◆ Source text

::::::::

A mechanistic interpretability study of how 4-bit quantization affects internal circuits across 5 transformer models. Compares naive round-to-nearest (RTN) against calibrated GPTQ quantization.
Quantization circuit fragility depends on model scale. RTN 4-bit destroys all 10 induction heads in GPT-2 (124M), but larger models are increasingly robust — Pythia-1.4B+ survives even naive RTN. GPTQ preserves 100% of circuits across all scales. We study 5 models from 124M to 2.8B parameters.
Post-training quantization compresses LLMs to 4 bits with minimal perplexity loss, but its impact on internal model circuits remains unexplored. We systematically study how 4-bit quantization affects induction heads — attention circuits responsible for in-context learning — across 5 transformer models (124M to 2.8B parameters). We compare naive round-to-nearest (RTN) quantization against calibration-based GPTQ using 5 mechanistic interpretability analyses: activation similarity, attention pattern divergence, sparse autoencoder feature survival, logit lens prediction tracking, and induction head circuit survival.

::::::::

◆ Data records
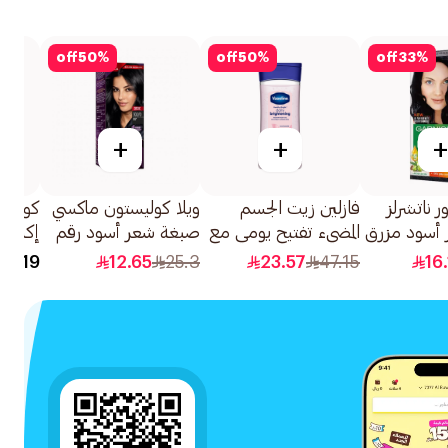
off
50
%
off
50
%
off
33
%
+
+
+
ر ناتشرلز
فازلين زيت الجسم
ويلا كوليستون ماكسي
كولجيت
أسود مزرق
المضيء تفتيح يومي مع
صبغة شعر أسود رقم
النياسيناميد 200مل
302/0 1قطعة
حبات (QEB5
19
12.65
25.3
23.57
47.15
16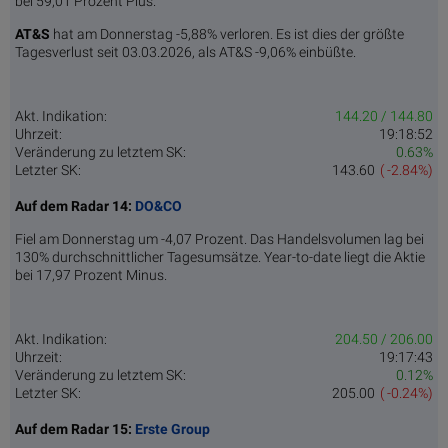
bei 59,01 Prozent Plus.
AT&S
hat am Donnerstag -5,88% verloren. Es ist dies der größte
Tagesverlust seit 03.03.2026, als AT&S -9,06% einbüßte.
Akt. Indikation:
144.20 / 144.80
Uhrzeit:
19:18:52
Veränderung zu letztem SK:
0.63%
Letzter SK:
143.60
( -2.84%)
Auf dem Radar 14:
DO&CO
Fiel am Donnerstag um -4,07 Prozent. Das Handelsvolumen lag bei
130% durchschnittlicher Tagesumsätze. Year-to-date liegt die Aktie
bei 17,97 Prozent Minus.
Akt. Indikation:
204.50 / 206.00
Uhrzeit:
19:17:43
Veränderung zu letztem SK:
0.12%
Letzter SK:
205.00
( -0.24%)
Auf dem Radar 15:
Erste Group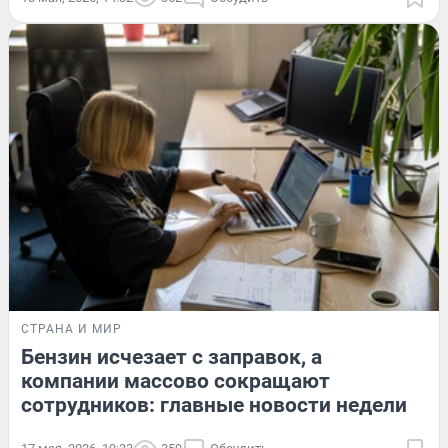
СТРАНА И МИР
Бензин исчезает с заправок, а
компании массово сокращают
сотрудников: главные новости недели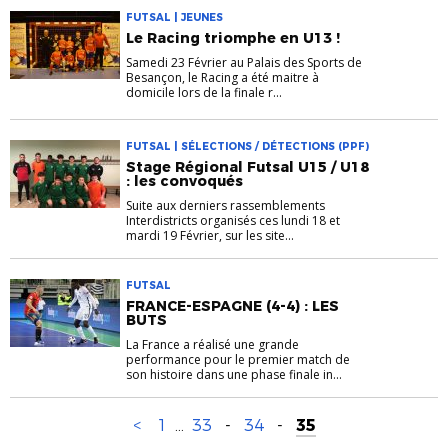
FUTSAL | JEUNES
Le Racing triomphe en U13 !
Samedi 23 Février au Palais des Sports de
Besançon, le Racing a été maitre à
domicile lors de la finale r...
FUTSAL | SÉLECTIONS / DÉTECTIONS (PPF)
Stage Régional Futsal U15 / U18
: les convoqués
Suite aux derniers rassemblements
Interdistricts organisés ces lundi 18 et
mardi 19 Février, sur les site...
FUTSAL
FRANCE-ESPAGNE (4-4) : LES
BUTS
La France a réalisé une grande
performance pour le premier match de
son histoire dans une phase finale in...
<
1
...
33
-
34
-
35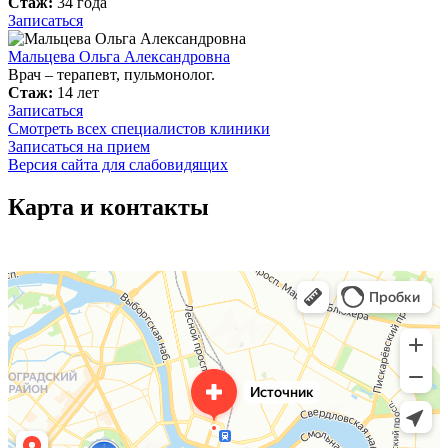
Стаж:
34 года
Записаться
Мальцева Ольга Александровна
Врач – терапевт, пульмонолог.
Стаж:
14 лет
Записаться
Смотреть всех специалистов клиники
Записаться на прием
Версия сайта для слабовидящих
Карта и контакты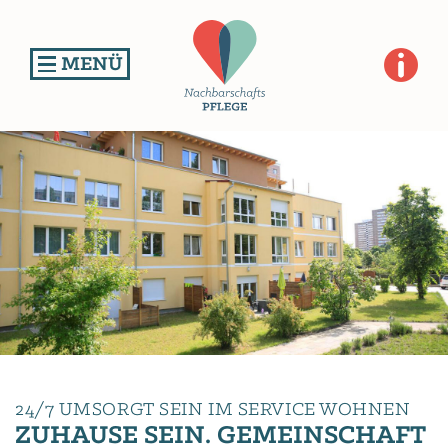
S
k
i
S
TOGGLE NAVIGATION
p
t
o
m
a
i
n
c
o
n
t
e
n
t
24/7 UMSORGT SEIN IM SERVICE WOHNEN
ZUHAUSE SEIN. GEMEINSCHAFT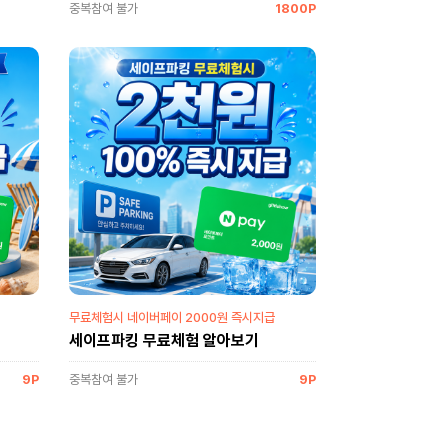
중복참여 불가
1800P
무료체험시 네이버페이 2000원 즉시지급
세이프파킹 무료체험 알아보기
9P
중복참여 불가
9P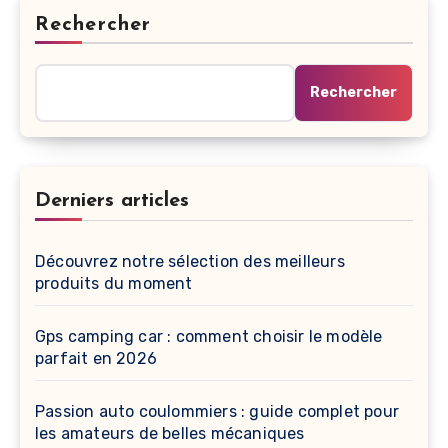
Rechercher
Rechercher
Derniers articles
Découvrez notre sélection des meilleurs
produits du moment
Gps camping car : comment choisir le modèle
parfait en 2026
Passion auto coulommiers : guide complet pour
les amateurs de belles mécaniques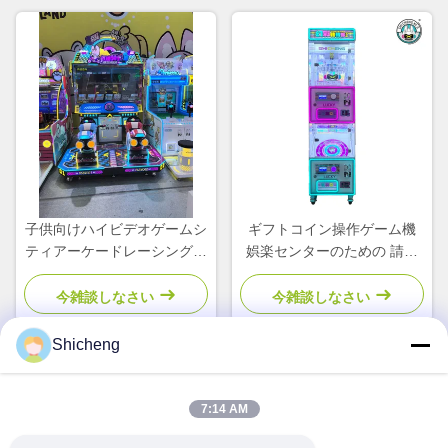
子供向けハイビデオゲームシ
ギフトコイン操作ゲーム機
ティアーケードレーシングシ
娯楽センターのための 請求
ミュレーター2プレイヤー自
書受付機
動販売機
今雑談しなさい
今雑談しなさい
Shicheng
クイックコンタクト
7:14 AM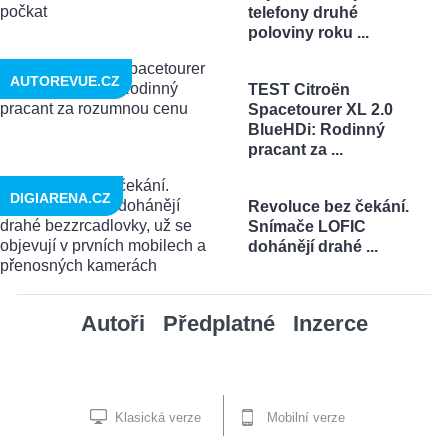
telefony druhé
poloviny roku ...
AUTOREVUE.CZ
TEST Citroën
Spacetourer XL 2.0
BlueHDi: Rodinný
pracant za ...
DIGIARENA.CZ
Revoluce bez čekání.
Snímače LOFIC
dohánějí drahé ...
Autoři
Předplatné
Inzerce
Klasická verze
Mobilní verze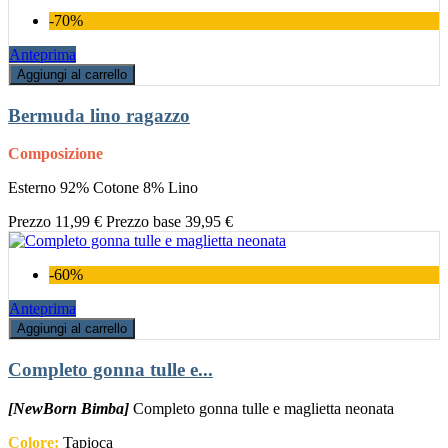
-70%
Anteprima
Aggiungi al carrello
Bermuda lino ragazzo
Composizione
Esterno 92% Cotone 8% Lino
Prezzo
11,99 €
Prezzo base
39,95 €
-60%
Anteprima
Aggiungi al carrello
Completo gonna tulle e...
[NewBorn Bimba]
Completo gonna tulle e maglietta neonata
Colore:
Tapioca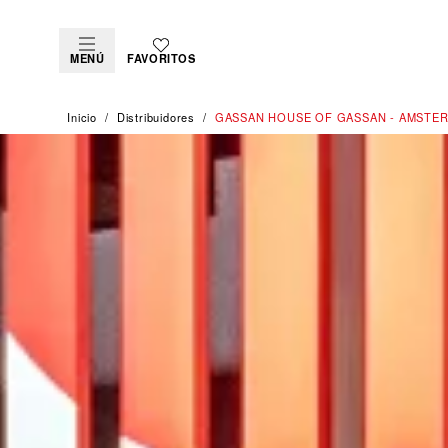
MENÚ
FAVORITOS
Inicio
Distribuidores
‭GASSAN HOUSE OF GASSAN - AMSTER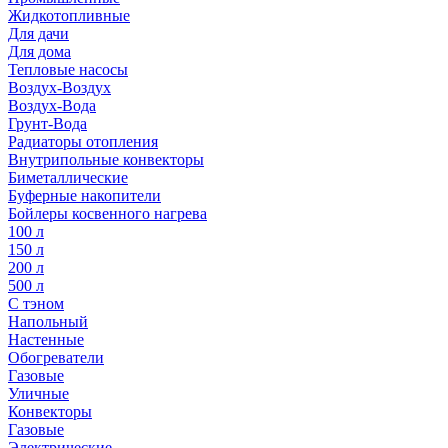
Жидкотопливные
Для дачи
Для дома
Тепловые насосы
Воздух-Воздух
Воздух-Вода
Грунт-Вода
Радиаторы отопления
Внутрипольные конвекторы
Биметаллические
Буферные накопители
Бойлеры косвенного нагрева
100 л
150 л
200 л
500 л
С тэном
Напольный
Настенные
Обогреватели
Газовые
Уличные
Конвекторы
Газовые
Электрические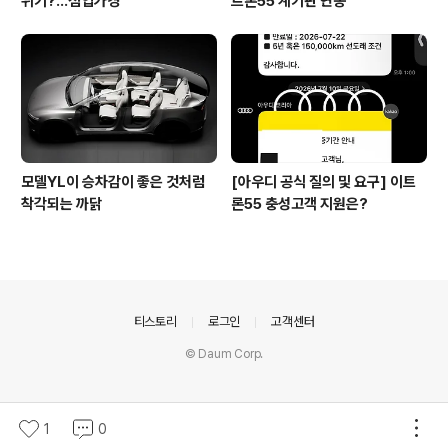
위기?...점입가경
트론55 계기판 연동
모델YL이 승차감이 좋은 것처럼
[아우디 공식 질의 및 요구] 이트
착각되는 까닭
론55 충성고객 지원은?
의안내
티스토리
로그인
고객센터
© Daum Corp.
1
0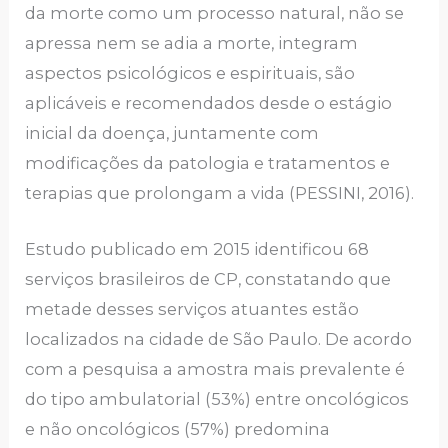
da morte como um processo natural, não se
apressa nem se adia a morte, integram
aspectos psicológicos e espirituais, são
aplicáveis e recomendados desde o estágio
inicial da doença, juntamente com
modificações da patologia e tratamentos e
terapias que prolongam a vida (PESSINI, 2016).
Estudo publicado em 2015 identificou 68
serviços brasileiros de CP, constatando que
metade desses serviços atuantes estão
localizados na cidade de São Paulo. De acordo
com a pesquisa a amostra mais prevalente é
do tipo ambulatorial (53%) entre oncológicos
e não oncológicos (57%) predomina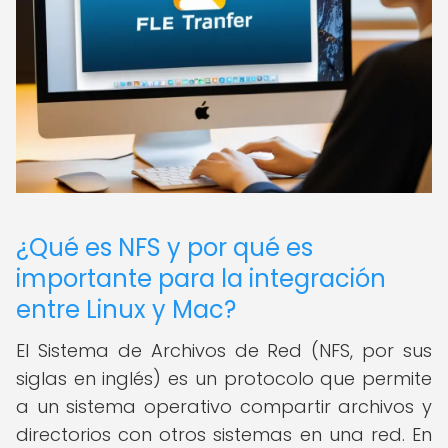
¿Qué es NFS y por qué es
importante para la integración
entre Linux y Mac?
El Sistema de Archivos de Red (NFS, por sus
siglas en inglés) es un protocolo que permite
a un sistema operativo compartir archivos y
directorios con otros sistemas en una red. En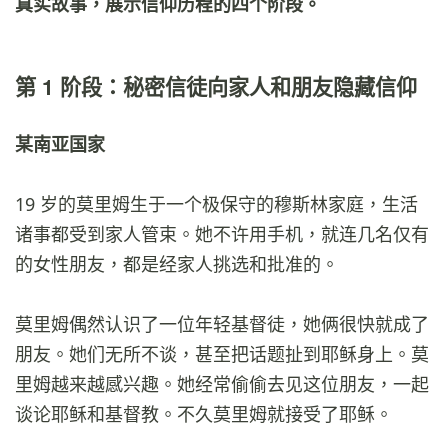
真实故事，展示信仰历程的四个阶段。
第 1 阶段：秘密信徒向家人和朋友隐藏信仰
某南亚国家
19 岁的莫里姆生于一个极保守的穆斯林家庭，生活
诸事都受到家人管束。她不许用手机，就连几名仅有
的女性朋友，都是经家人挑选和批准的。
莫里姆偶然认识了一位年轻基督徒，她俩很快就成了
朋友。她们无所不谈，甚至把话题扯到耶稣身上。莫
里姆越来越感兴趣。她经常偷偷去见这位朋友，一起
谈论耶稣和基督教。不久莫里姆就接受了耶稣。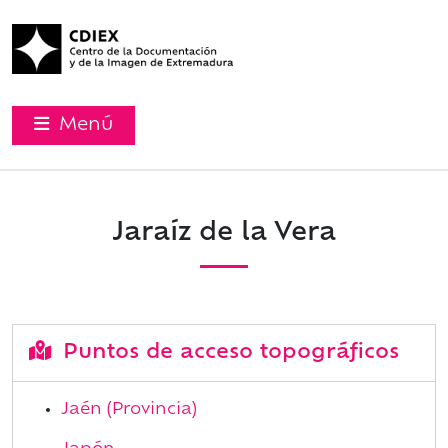
Menú
Jaraíz de la Vera
Puntos de acceso topográficos
Jaén (Provincia)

::::::::

◆ Instructions for the task
In the study summary, which quantization method preserves all circuits at every model scale? Rely only on the study summary, not on the material.

◆ Response to the task
GPTQ preserves 100% of circuits across all scales.